In both the 19th and 20th centuries, the ability to read long texts was seen as an unquestioned social good. And back then, the prescription made sense: media technology was limited and in order to take part in both society and workplace, the ability to read books and long articles seemed essential. In 2025, higher-level literacy is probably necessary for only 10 percent of the American population.

It’s worth keeping in mind that reading itself is an inherently artificial human activity, an invention that in evolutionary terms has existed only for a blink of an eye. School districts have wasted billions of dollars in recent decades to correct “reading disabilities” when in fact there is no such thing as “reading ability” to start with. Reading is an artificial construct that is of high value for a very limited set human activities — but by no means all activities.

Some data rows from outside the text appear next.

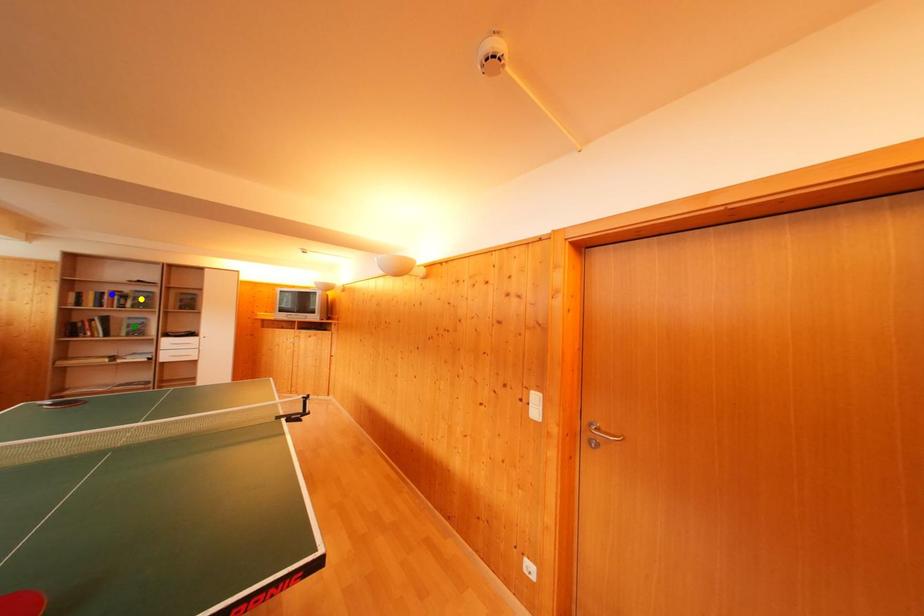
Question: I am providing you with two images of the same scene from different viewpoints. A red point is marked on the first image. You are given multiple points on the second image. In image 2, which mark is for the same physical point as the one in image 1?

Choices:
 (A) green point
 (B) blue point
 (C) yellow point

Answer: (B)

There is no question that reading is a desirable and often enjoyable skill to possess. In 2025, tens of millions of Americans continue to enjoy books and magazines as recreational pursuits, and this happy habit will undoubtedly remain part of the landscape for generations to come. But just as every citizen is not forcibly trained to enjoy classical music, neither should they be coerced into believing that reading is necessarily pleasurable. For the majority of students, reading and writing are difficult enterprises with limited payoffs in the modern world.

Some positions in society do require significant literacy skills: senior managers, screenwriters, scientists and others need a highly efficient way to absorb and communicate abstract thought. A broad written vocabulary and strong compositional skills are also powerful ways to organize and plan large enterprises, whether that means launching a new product, making a movie or creating legislation. But for the vast number of the workers who actually carry out those plans, the same skills are far less crucial. The nation’s leaders must be able to read; for those who follow, the ability should be strictly optional.

We have made at least two generations of American children miserable trying to teach them a skill that only a small percentage of them really need. And we have wasted billions of dollars that might well have gone for more practical education and training. 

In 2025 it’s time to put reading into perspective for the remainder of the 21st century: it is a luxury, not a necessity!